Chief Warrant Officer James Buchanan, an assistant to current U.S. Forces Korea commander Gen. B.B. Bell, also said he didn’t remember Lloyd being TDY or traveling with a commanding general.
Buchanan said he took Lloyd to CID headquarters at Yongsan in early 2007 the day she learned she was being investigated. After they returned to the office, Buchanan said, Lloyd told him that “if there was a problem, they should have told me, and I would have paid the money back.”
Other officers and soldiers, however, said Lloyd did travel for work.
Maj. Darryl Stephens, who now works at the Department of the Army’s Inspector General Office in Virginia, said he saw Lloyd travel on a flight to Washington, D.C. And Chief Warrant Officer Ronald Galloway said Lloyd went on two TDY trips to the United States, using his rental car to drive to New York City on one of the trips for a job interview.
Master Sgt.
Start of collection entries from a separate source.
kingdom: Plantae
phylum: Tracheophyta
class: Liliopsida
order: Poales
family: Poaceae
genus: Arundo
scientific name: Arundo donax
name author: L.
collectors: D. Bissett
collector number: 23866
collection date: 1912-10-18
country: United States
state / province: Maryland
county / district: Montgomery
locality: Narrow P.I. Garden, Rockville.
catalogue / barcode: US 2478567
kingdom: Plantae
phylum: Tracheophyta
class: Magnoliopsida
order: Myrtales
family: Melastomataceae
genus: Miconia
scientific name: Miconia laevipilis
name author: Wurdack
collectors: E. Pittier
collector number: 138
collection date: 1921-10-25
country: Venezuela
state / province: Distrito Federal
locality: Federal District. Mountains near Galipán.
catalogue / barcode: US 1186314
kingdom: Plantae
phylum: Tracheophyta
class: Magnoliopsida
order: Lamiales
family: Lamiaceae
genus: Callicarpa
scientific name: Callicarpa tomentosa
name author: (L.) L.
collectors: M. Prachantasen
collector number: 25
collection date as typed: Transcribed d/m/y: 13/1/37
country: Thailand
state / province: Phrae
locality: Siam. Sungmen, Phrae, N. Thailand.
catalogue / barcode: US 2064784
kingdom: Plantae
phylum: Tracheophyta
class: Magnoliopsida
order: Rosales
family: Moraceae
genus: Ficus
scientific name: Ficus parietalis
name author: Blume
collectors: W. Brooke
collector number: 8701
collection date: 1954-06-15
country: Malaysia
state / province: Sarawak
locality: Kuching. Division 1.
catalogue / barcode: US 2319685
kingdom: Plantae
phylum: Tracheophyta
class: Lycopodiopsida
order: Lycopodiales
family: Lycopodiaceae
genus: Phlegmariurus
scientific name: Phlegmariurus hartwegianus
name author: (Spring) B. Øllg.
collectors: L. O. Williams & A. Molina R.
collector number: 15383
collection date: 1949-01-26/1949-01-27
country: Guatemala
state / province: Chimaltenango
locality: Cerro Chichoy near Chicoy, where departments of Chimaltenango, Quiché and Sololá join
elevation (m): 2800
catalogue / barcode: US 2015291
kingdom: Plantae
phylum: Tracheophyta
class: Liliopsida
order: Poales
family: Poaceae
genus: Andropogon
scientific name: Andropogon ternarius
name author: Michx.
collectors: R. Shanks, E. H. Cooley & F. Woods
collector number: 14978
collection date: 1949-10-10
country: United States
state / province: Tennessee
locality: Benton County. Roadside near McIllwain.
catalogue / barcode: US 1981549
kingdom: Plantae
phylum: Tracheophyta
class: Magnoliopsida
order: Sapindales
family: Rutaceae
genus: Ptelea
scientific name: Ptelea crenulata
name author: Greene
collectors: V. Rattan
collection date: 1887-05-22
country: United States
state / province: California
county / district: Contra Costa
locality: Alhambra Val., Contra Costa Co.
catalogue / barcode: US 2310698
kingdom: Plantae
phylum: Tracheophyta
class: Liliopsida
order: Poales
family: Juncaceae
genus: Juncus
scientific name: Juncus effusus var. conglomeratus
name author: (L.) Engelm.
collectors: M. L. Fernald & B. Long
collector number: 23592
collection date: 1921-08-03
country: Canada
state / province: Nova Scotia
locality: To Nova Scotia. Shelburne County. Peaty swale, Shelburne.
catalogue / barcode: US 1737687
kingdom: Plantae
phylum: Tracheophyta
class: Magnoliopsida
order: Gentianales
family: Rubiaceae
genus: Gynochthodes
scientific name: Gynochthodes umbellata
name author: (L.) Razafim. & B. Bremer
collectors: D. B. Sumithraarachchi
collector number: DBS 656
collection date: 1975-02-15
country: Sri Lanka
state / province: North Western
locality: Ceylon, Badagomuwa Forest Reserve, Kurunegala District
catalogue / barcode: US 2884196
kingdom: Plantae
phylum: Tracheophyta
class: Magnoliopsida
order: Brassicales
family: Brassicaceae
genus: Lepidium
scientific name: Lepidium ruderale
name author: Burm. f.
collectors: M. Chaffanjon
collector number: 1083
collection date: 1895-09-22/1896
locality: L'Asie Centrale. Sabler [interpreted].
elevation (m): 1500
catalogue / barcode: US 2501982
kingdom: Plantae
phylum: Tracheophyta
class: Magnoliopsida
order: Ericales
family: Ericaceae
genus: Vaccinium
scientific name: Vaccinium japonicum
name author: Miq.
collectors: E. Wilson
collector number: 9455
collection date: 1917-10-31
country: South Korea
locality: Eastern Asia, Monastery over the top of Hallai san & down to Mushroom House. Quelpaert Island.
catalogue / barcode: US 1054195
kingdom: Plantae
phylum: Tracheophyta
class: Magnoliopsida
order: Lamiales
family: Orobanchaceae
Peter Kleen, who traveled with LaPorte on every trip he made as USFK commander, said he remembered seeing Lloyd on the airplane on one of LaPorte’s trips to Washington, D.C., and at the hotel across the street from the Pentagon, where LaPorte’s entourage usually stayed.
Sgt. 1st Class Samantha Johnson, a senior drill sergeant at Fort Jackson, S.C., couldn’t attend the court-martial but said in a statement approved by the defense and prosecution that she authorized at least two of Lloyd’s trips, including one to an Army National Guard unit in Queens, N.Y.
Johnson said senior officers had little involvement with the day-to-day affairs of enlisted staff, and she and Galloway would have been responsible for approving her travel.